[Data]
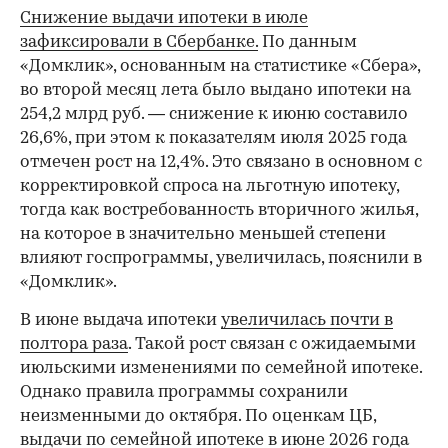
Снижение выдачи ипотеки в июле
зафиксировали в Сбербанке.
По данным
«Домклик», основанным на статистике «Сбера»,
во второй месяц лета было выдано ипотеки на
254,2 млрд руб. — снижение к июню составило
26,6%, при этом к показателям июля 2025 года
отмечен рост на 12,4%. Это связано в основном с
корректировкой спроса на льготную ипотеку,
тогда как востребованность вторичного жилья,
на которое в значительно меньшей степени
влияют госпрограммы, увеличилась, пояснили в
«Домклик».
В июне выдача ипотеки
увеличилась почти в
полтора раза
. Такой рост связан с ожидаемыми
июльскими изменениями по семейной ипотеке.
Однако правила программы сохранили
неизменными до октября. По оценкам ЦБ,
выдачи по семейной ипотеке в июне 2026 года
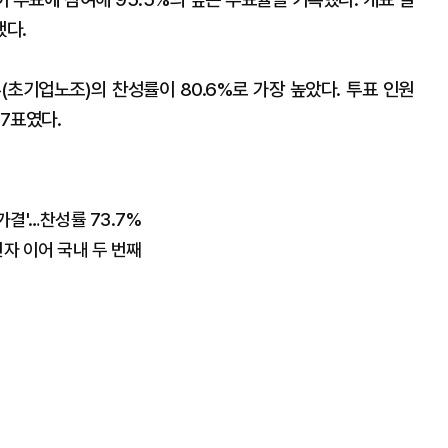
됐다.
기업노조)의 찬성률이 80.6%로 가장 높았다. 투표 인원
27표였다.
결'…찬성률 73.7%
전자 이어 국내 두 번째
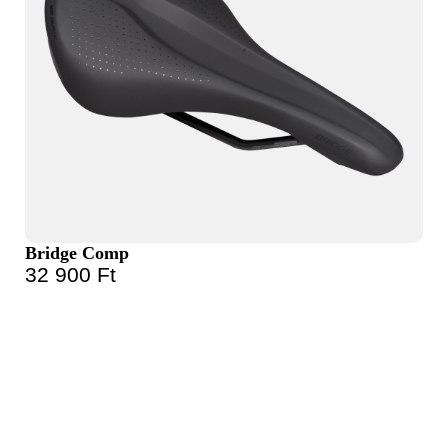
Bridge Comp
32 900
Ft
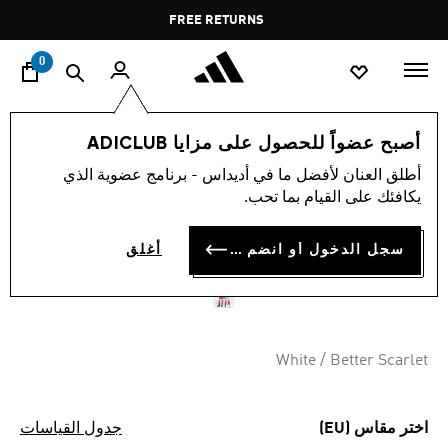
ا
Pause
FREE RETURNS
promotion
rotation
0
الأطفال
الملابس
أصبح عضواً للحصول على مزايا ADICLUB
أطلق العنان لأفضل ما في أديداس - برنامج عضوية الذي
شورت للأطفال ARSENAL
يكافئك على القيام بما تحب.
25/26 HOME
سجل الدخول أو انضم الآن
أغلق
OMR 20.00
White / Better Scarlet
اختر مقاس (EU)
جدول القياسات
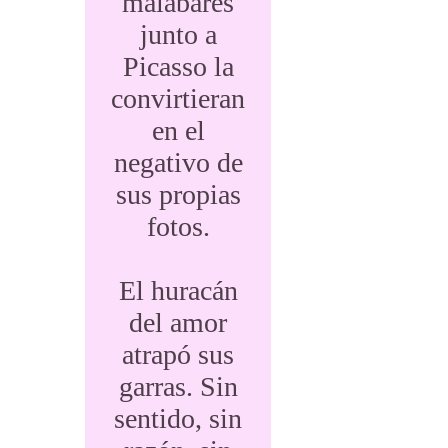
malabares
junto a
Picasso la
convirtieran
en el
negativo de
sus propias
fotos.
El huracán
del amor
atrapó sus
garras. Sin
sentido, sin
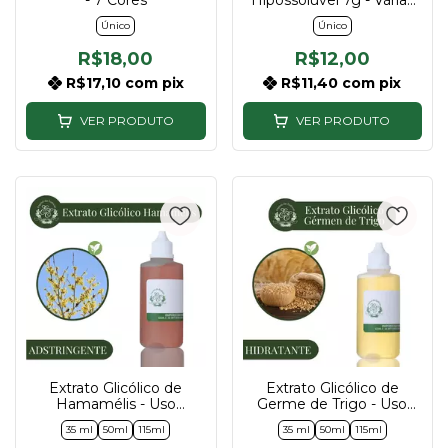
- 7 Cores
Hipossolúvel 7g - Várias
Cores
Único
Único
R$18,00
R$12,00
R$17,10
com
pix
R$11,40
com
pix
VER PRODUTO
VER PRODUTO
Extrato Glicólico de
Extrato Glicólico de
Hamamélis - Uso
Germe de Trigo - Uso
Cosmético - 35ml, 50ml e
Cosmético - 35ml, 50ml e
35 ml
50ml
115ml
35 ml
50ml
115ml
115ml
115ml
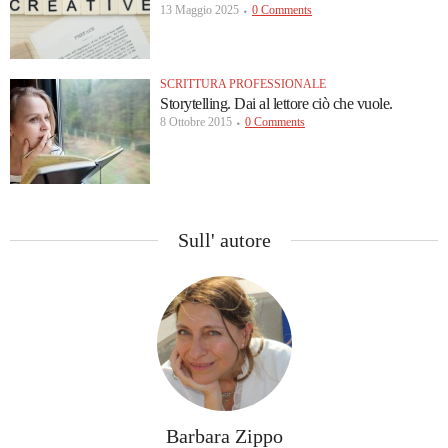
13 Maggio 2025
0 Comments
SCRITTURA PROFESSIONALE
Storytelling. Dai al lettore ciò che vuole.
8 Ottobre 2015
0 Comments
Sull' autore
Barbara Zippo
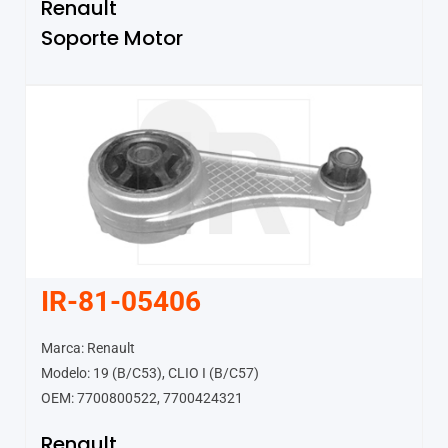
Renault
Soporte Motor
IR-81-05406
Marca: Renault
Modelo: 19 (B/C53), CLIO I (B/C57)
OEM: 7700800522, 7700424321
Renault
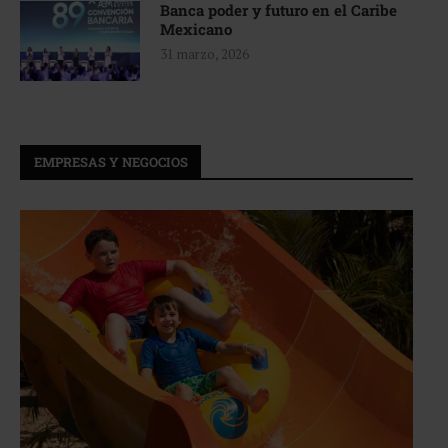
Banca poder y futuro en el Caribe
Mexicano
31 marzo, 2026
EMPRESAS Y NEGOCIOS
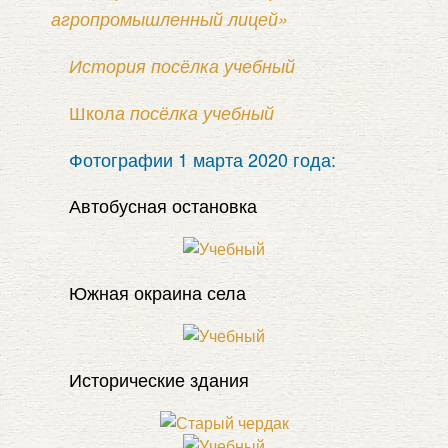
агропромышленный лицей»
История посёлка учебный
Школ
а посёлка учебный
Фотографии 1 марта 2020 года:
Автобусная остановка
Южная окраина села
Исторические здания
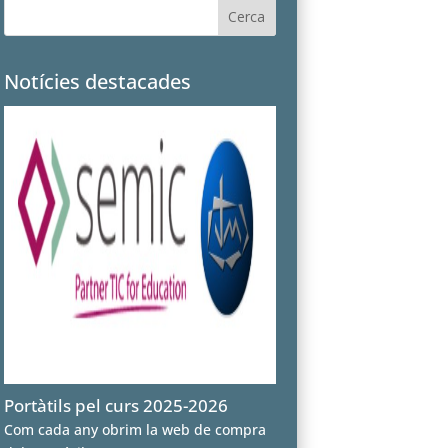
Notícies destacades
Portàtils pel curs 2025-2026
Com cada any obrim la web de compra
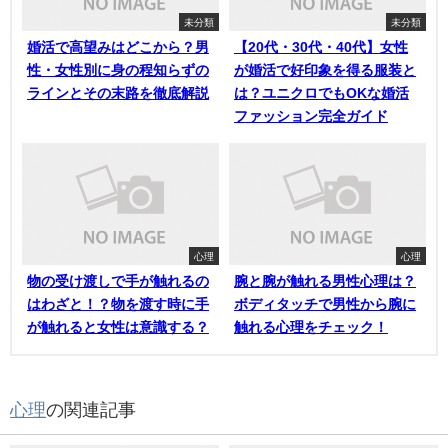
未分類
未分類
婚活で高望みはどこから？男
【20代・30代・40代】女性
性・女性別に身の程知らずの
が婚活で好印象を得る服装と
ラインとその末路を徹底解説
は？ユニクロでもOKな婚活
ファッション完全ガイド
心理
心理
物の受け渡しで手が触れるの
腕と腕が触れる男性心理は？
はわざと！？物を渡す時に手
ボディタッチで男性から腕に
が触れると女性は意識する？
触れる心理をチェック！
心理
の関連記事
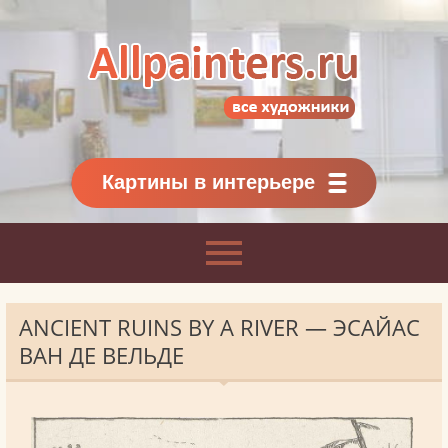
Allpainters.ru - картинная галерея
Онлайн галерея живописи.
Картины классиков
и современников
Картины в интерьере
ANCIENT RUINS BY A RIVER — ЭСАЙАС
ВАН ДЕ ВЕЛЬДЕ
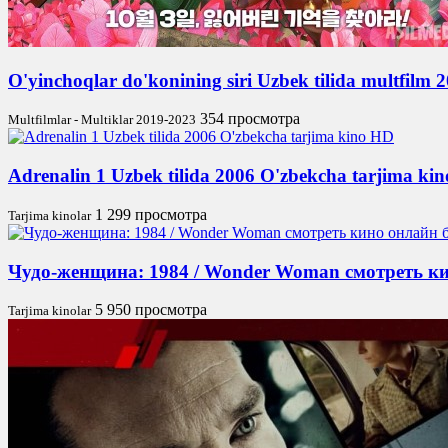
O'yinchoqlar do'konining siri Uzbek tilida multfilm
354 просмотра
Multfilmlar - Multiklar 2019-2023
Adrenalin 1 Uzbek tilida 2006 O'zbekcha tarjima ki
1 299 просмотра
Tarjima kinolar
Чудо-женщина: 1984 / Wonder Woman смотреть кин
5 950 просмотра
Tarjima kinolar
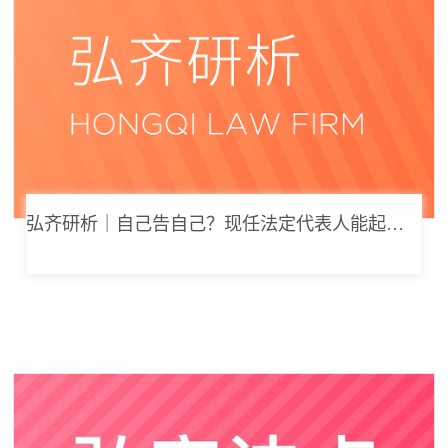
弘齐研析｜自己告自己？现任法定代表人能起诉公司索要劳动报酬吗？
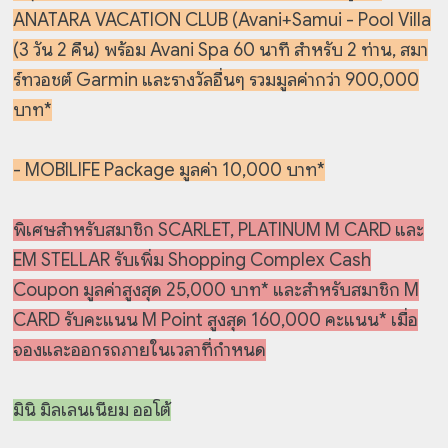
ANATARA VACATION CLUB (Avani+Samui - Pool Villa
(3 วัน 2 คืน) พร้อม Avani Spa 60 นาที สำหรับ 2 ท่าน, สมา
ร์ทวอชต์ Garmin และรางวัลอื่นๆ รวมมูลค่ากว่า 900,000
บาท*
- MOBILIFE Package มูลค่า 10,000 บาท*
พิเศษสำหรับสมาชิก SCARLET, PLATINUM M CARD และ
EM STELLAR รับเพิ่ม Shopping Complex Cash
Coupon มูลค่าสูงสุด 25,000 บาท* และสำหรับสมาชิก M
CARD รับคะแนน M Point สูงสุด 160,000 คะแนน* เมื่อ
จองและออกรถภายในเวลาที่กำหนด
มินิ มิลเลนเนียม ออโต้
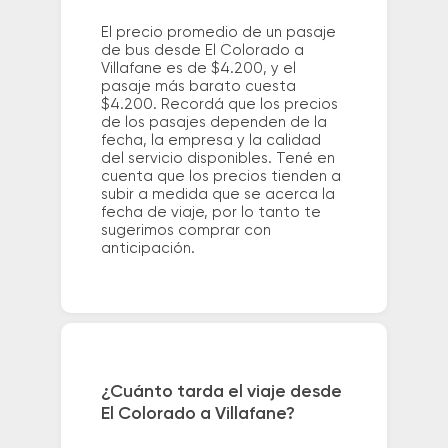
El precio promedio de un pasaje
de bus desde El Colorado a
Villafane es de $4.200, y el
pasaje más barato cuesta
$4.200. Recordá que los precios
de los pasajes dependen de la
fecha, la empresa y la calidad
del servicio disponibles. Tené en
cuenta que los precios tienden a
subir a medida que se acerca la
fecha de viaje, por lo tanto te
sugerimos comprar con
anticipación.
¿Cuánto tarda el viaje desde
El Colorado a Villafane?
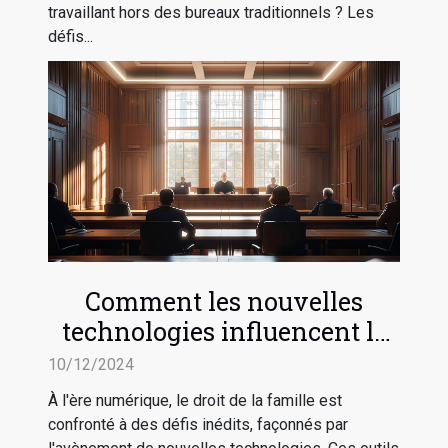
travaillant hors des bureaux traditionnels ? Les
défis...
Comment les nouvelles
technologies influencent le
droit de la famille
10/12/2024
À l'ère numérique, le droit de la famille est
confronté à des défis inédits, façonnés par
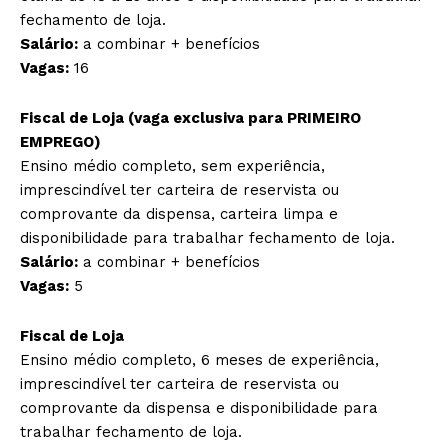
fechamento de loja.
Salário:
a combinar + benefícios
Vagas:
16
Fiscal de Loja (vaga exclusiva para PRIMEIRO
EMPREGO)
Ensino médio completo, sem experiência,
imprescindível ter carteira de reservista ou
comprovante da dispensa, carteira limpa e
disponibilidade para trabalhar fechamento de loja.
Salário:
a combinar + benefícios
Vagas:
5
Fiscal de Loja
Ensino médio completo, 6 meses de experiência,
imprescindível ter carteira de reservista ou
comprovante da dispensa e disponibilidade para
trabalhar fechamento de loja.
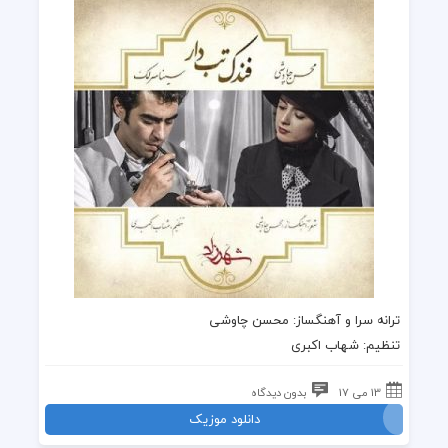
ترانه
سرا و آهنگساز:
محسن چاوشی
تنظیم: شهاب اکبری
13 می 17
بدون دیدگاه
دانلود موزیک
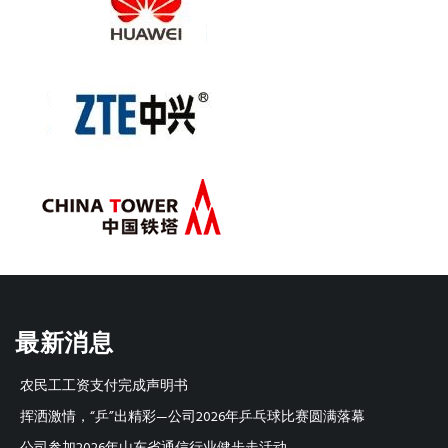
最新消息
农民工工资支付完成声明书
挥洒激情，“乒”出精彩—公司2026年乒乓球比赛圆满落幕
[/Data]
→ Written task
Copy exactly, and only, the lines from the first entry through the line holding "полтора раза", both ends included, leaving out every picture.

→ Response to the task
Снижение выдачи ипотеки в июле
зафиксировали в Сбербанке.
По данным
«Домклик», основанным на статистике «Сбера»,
во второй месяц лета было выдано ипотеки на
254,2 млрд руб. — снижение к июню составило
26,6%, при этом к показателям июля 2025 года
отмечен рост на 12,4%. Это связано в основном с
корректировкой спроса на льготную ипотеку,
тогда как востребованность вторичного жилья,
на которое в значительно меньшей степени
влияют госпрограммы, увеличилась, пояснили в
«Домклик».
В июне выдача ипотеки
увеличилась почти в
полтора раза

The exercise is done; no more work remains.